USCGELECTROTECH wrote:
FIREARMS & WEAPONS
The possession of firearms and/or weapons on Company premises and property or when acting as an agent while conducting Company business is prohibited, regardless of having a permit with the exception of the security officers. Violations of this policy will result in disciplinary action, up to and including immediate termination.
This is one of those issues that really gets under my skin. Ties in with campus carry and "gun free zones". I understand the supposed "logic" and legal cover that is going on with these decisions. These large entities are scared that they could be held legally liable if someone shoots someone else on their property, especially if that someone works for them.
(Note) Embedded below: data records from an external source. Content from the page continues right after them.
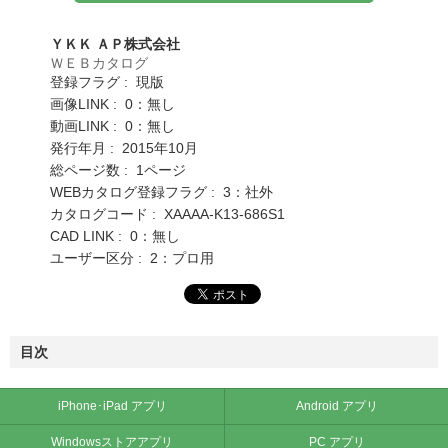
ＹＫＫ ＡＰ株式会社
ＷＥＢカタログ
登録フラグ : 現版
画像LINK : 0：無し
動画LINK : 0：無し
発行年月 : 2015年10月
総ページ数 : 1ページ
WEBカタログ登録フラグ : 3：社外
カタログコード : XAAAA-K13-686S1
CAD LINK : 0：無し
ユーザー区分 : 2：プロ用
目次
iPhone･iPad アプリ
Android アプリ
Windowsストアアプリ
PC アプリ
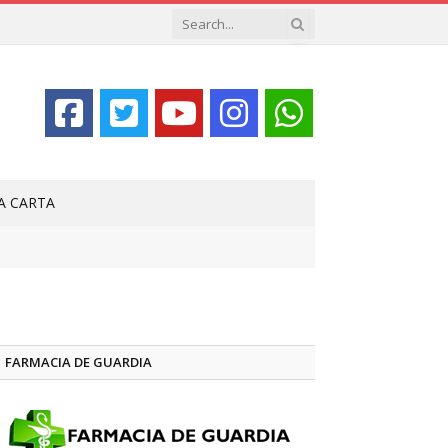
LA CARTA
FARMACIA DE GUARDIA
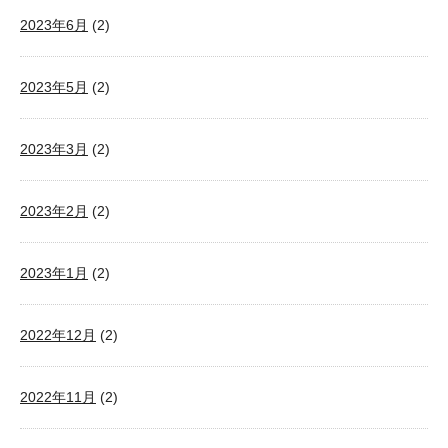
2023年6月
(2)
2023年5月
(2)
2023年3月
(2)
2023年2月
(2)
2023年1月
(2)
2022年12月
(2)
2022年11月
(2)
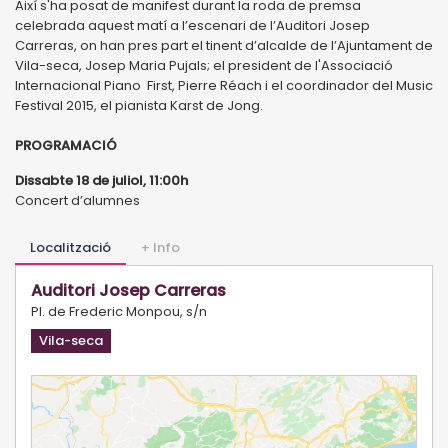
Així s'ha posat de manifest durant la roda de premsa
celebrada aquest matí a l’escenari de l’Auditori Josep
Carreras, on han pres part el tinent d’alcalde de l’Ajuntament de
Vila-seca, Josep Maria Pujals; el president de l'Associació
Internacional Piano First, Pierre Réach i el coordinador del Music
Festival 2015, el pianista Karst de Jong.
PROGRAMACIÓ
Dissabte 18 de juliol, 11:00h
Concert d’alumnes
Localització
+ Info
Auditori Josep Carreras
Pl. de Frederic Monpou, s/n
Vila-seca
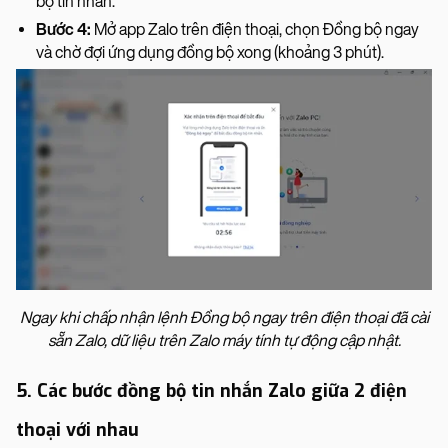
bộ tin nhắn.
Bước 4:
Mở app Zalo trên điện thoại, chọn Đồng bộ ngay
và chờ đợi ứng dụng đồng bộ xong (khoảng 3 phút).
Ngay khi chấp nhận lệnh Đồng bộ ngay trên điện thoại đã cài
sẵn Zalo, dữ liệu trên Zalo máy tính tự động cập nhật.
5. Các bước đồng bộ tin nhắn Zalo giữa 2 điện
thoại với nhau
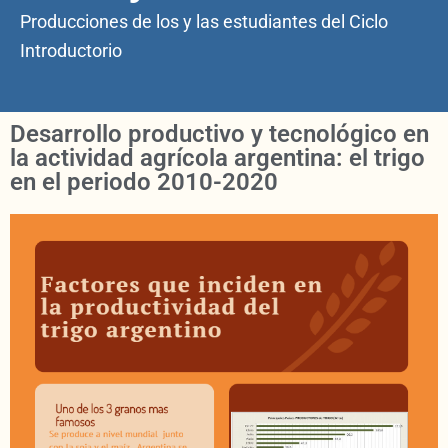
Producciones de los y las estudiantes del Ciclo
Introductorio
Desarrollo productivo y tecnológico en
la actividad agrícola argentina: el trigo
en el periodo 2010-2020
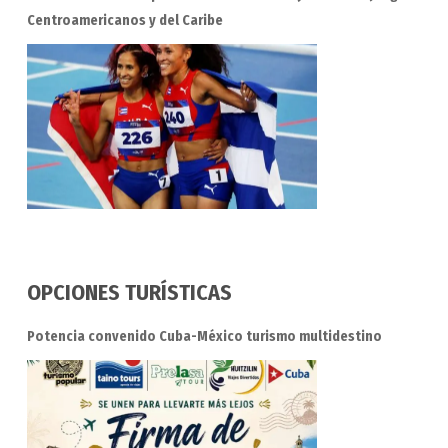
Centroamericanos y del Caribe
OPCIONES TURÍSTICAS
Potencia convenido Cuba-México turismo multidestino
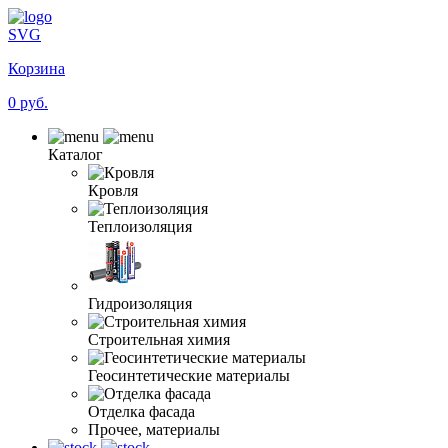
SVG
Корзина
0 руб.
Каталог
Кровля
Теплоизоляция
Гидроизоляция
Строительная химия
Геосинтетические материалы
Отделка фасада
Прочее, материалы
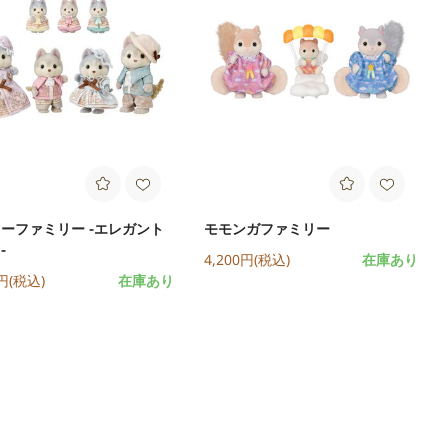
ーファミリー -エレガント
モモンガファミリー
-
4,200円(税込)
在庫あり
0円(税込)
在庫あり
But there is another side to the legal liability, IMHO. And I'm afraid it is going to require a tragedy, and a lawsuit filed by a survivor against a company or university, for these giant entities to understand the error of their ways.
IANAL, but I'd love for some of the lawyers among us to chime in on this. I worked a long time in the newspaper business and once wrote an article while in college about a lawsuit filed against the school on the basis of "premises liability". The main point of the lawsuit involved a woman who'd been sexually assaulted in her dorm room. The assailant had gained entry to the dorm through a back door that had been either broken or propped open (don't remember exact details). The lawsuit claimed the university had been deficient in providing to this woman a customary/rudimentary level of expected safety inside this dorm because of negligence in maintaining and/or monitoring the lock on this back door.
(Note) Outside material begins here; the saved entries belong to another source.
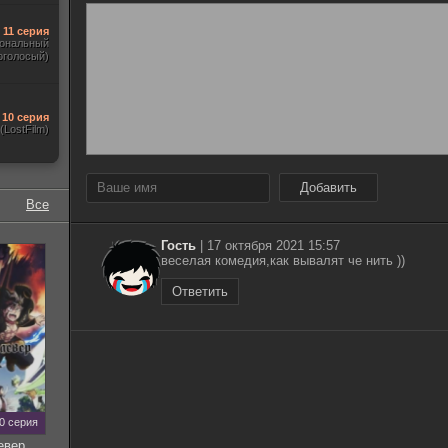
11 серия
ональный
оголосый)
10 серия
(LostFilm)
Добавить
Все
Гость
|
17 октября 2021 15:57
веселая комедия,как вывалят че нить ))
Ответить
70 серия
евер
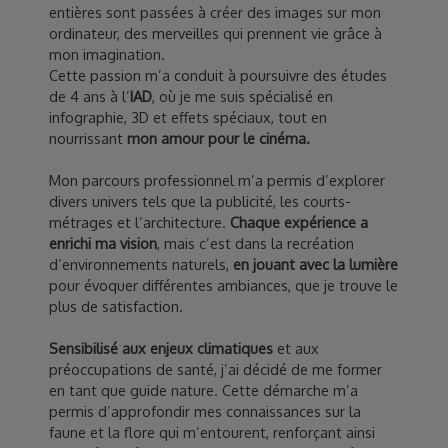
entières sont passées à créer des images sur mon
ordinateur, des merveilles qui prennent vie grâce à
mon imagination.
Cette passion m’a conduit à poursuivre des études
de 4 ans à l’
IAD
, où je me suis spécialisé en
infographie, 3D et effets spéciaux, tout en
nourrissant
mon amour pour le cinéma.
Mon parcours professionnel m’a permis d’explorer
divers univers tels que la publicité, les courts-
métrages et l’architecture.
Chaque expérience a
enrichi ma vision
, mais c’est dans la recréation
d’environnements naturels,
en jouant avec la lumière
pour évoquer différentes ambiances, que je trouve le
plus de satisfaction.
Sensibilisé aux enjeux climatiques
et aux
préoccupations de santé, j’ai décidé de me former
en tant que guide nature. Cette démarche m’a
permis d’approfondir mes connaissances sur la
faune et la flore qui m’entourent, renforçant ainsi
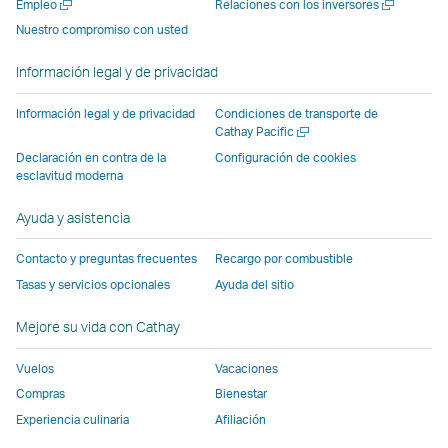
Abrir
Abrir
Empleo
Relaciones con los inversores
nueva
suministrada
ventana
suministrada
suministrada
suministr
una
una
Nuestro compromiso con usted
ventana
por
suministrada
por
por
por
nueva
nueva
suministrada
terceros
por
terceros
terceros
terceros
ventana
ventana
Información legal y de privacidad
por
que
terceros
que
que
que
terceros
puede
que
puede
puede
puede
Información legal y de privacidad
Condiciones de transporte de
que
no
puede
no
no
no
Abrir
Cathay Pacific
una
puede
seguir
no
seguir
seguir
seguir
Declaración en contra de la
Configuración de cookies
nueva
esclavitud moderna
no
las
seguir
las
las
las
ventana
seguir
mismas
las
mismas
mismas
mismas
Ayuda y asistencia
las
políticas
mismas
políticas
políticas
políticas
mismas
de
políticas
de
de
de
Contacto y preguntas frecuentes
Recargo por combustible
políticas
accesibilidad
de
accesibilidad
accesibilidad
accesibili
Tasas y servicios opcionales
Ayuda del sitio
de
que
accesibilidad
que
que
que
accesibilidad
Cathay
que
Cathay
Cathay
Cathay
Mejore su vida con Cathay
que
Pacific.
Cathay
Pacific
Pacific
Pacific
Vuelos
Vacaciones
Cathay
El
Pacific
Pacific.
enlace
Compras
Bienestar
El
se
Experiencia culinaria
Afiliación
enlace
abre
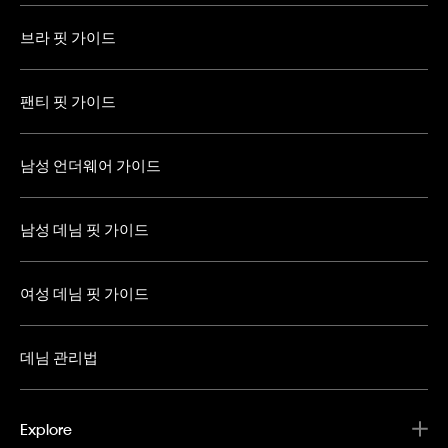
브라 핏 가이드
팬티 핏 가이드
남성 언더웨어 가이드
남성 데님 핏 가이드
여성 데님 핏 가이드
데님 관리법
Explore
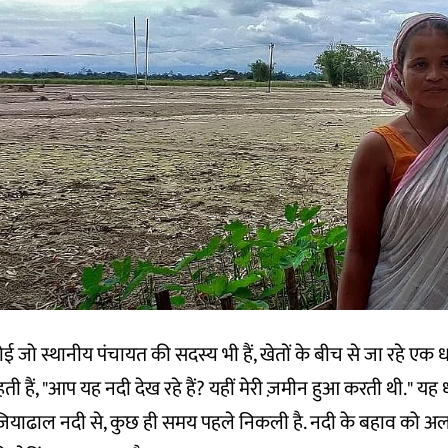
गोई जो स्थानीय पंचायत की सदस्य भी हैं, खेतों के बीच से जा रहे एक
 हैं, "आप यह नदी देख रहे हैं? यहीं मेरी ज़मीन हुआ करती थी." यह धारा
याढाल नदी से, कुछ ही समय पहले निकली है. नदी के बहाव को अल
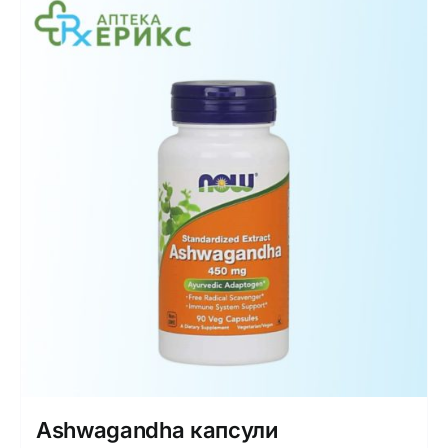
Ashwagandha капсули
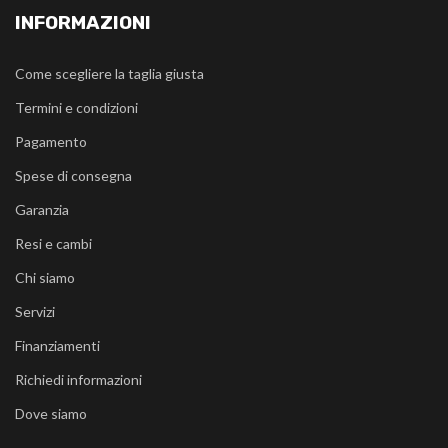
INFORMAZIONI
Come scegliere la taglia giusta
Termini e condizioni
Pagamento
Spese di consegna
Garanzia
Resi e cambi
Chi siamo
Servizi
Finanziamenti
Richiedi informazioni
Dove siamo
After I quit newspapers, I worked for five years in retail/commercial property management. The horror stories you hear in that business of someone simply slipping and falling on your property and suing a company are staggering.
So my question/scenario is this, why would this same legal liability not also apply to a company that willfully DISARMS its employee who is then injured or killed by an attacker who the employee may have been able to fend off if they had not been DISARMED by their company. This seems especially egregious in the above quoted case of "or when acting as an agent while conducting Company business ". I used to drive all over the state of Texas for a company. The entire time I was driving to and from different locations I was technically "acting as an agent" of the company. My company didn't have a policy written like above (and if they had I would have ignored it anyway, at risk to my job). But in the above sited case, what if an employee with CHL is assaulted while on "company business" and has no way to defend himself/herself. Isn't the company here LEGALLY LIABLE for denying the employee his/her choosen method of self defense?
I fear that this issue will only be resolved if a CHL holder is KILLED while "on the job" and DISARMED by such a ridiculous company policy.